* Passage given *
53 There was also some evidence given by the second respondent in cross-examination to the effect that she relied upon the assurance by
Mr Suleman that he was not issuing anymore contracts, although she was aware that there was one refinancing in February 2000 in which there was an investment in KSE.
54 The evidence of the second respondent was to the effect that she took no steps to ensure Ms Jajoo declined to act completely in relation to any transaction that involved the provision of funds for later investment in any of Mr Suleman's businesses.
55 The primary judge found that the second respondent's evidence should be accepted. He also found that by the end of February 2001, the second respondent undoubtedly knew that there were grave questions as to whether KSE was accepting investments for the purposes of its trolley collection business in a manner which contravened the Corporations Law. The primary judge said that he was satisfied that the substance of the advice received by the second respondent from Mallesons was probably conveyed to Ms Jajoo and that it is probable that the second respondent knew or suspected that despite his undertaking to her,
Mr Suleman was continuing to encourage investment in KSE for the purposes of its trolley collection business. There was no challenge by the respondents to these findings.

* Objective *
Condense the paragraph of the court passage above that begins "The primary judge found" into a short bulleted list of its main points.

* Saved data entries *
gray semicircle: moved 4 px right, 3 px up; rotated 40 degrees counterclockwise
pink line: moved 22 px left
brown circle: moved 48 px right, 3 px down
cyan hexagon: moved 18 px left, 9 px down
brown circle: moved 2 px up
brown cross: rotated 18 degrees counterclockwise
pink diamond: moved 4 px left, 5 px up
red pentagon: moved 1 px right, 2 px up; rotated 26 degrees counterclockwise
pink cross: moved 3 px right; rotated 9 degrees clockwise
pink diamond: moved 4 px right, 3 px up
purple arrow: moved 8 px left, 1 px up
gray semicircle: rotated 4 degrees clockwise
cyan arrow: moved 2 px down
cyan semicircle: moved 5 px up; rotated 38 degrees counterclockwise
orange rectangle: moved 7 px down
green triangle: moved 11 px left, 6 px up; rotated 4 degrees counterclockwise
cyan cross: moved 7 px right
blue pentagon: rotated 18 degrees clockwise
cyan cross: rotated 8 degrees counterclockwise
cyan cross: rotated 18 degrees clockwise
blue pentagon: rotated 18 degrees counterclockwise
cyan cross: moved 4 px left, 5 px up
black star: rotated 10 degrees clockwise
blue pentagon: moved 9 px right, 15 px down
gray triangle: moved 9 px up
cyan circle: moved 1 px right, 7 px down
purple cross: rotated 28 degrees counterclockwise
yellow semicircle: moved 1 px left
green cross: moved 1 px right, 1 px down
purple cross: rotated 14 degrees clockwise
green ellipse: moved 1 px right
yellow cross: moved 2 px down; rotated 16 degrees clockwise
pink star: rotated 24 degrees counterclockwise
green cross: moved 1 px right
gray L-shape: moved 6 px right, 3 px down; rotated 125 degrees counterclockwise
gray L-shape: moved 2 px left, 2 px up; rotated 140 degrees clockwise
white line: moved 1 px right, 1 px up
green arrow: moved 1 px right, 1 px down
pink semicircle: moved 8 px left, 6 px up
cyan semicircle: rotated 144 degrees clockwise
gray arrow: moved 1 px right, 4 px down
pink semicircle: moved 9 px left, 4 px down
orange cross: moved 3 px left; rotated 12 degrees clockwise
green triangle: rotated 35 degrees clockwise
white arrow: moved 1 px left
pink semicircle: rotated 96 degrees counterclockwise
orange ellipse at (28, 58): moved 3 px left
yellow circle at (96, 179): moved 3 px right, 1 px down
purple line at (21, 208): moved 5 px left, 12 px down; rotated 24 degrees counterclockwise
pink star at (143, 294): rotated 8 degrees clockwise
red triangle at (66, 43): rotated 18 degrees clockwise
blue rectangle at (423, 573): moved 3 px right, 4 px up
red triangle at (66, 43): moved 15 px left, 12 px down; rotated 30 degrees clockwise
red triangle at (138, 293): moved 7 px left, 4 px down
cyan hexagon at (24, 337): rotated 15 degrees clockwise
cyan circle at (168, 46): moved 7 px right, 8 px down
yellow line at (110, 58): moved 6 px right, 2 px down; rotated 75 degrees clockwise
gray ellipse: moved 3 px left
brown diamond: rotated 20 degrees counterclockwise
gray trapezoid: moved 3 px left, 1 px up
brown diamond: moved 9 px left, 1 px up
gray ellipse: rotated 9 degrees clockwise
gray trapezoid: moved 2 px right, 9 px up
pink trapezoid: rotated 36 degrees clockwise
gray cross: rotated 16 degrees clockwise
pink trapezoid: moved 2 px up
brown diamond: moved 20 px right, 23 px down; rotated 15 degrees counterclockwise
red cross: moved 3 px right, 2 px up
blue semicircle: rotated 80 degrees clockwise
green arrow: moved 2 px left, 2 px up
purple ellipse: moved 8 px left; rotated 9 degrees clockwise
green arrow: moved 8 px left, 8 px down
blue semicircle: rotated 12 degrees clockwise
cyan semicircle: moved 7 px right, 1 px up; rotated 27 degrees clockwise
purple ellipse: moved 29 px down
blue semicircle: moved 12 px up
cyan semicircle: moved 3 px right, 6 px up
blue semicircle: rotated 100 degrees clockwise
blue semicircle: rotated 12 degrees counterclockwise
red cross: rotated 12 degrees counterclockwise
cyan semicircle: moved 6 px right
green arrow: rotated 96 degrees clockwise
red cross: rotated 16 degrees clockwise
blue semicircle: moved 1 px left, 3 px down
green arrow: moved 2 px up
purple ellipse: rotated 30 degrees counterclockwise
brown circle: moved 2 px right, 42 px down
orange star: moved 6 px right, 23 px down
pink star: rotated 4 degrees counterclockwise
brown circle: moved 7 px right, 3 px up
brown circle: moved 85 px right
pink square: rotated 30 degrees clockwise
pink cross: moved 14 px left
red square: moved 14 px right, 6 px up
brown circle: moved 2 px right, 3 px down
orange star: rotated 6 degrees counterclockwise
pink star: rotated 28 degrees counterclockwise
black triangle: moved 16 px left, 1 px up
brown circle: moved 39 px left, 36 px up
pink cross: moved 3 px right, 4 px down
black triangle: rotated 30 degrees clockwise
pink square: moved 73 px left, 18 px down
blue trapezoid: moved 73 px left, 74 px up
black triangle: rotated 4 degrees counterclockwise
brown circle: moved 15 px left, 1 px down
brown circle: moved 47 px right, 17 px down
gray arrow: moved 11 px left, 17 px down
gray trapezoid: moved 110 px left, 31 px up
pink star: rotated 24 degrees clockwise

* Exercise solution *
- The primary judge accepted the second respondent's evidence.
- By the end of February 2001, she undoubtedly knew there were grave questions about whether KSE was accepting investments for its trolley collection business in a way that contravened the Corporations Law.
- The substance of the advice she received from Mallesons was probably conveyed to Ms Jajoo.
- She probably knew or suspected that Mr Suleman, despite his undertaking to her, was still encouraging investment in KSE for its trolley collection business.
- The respondents did not challenge these findings.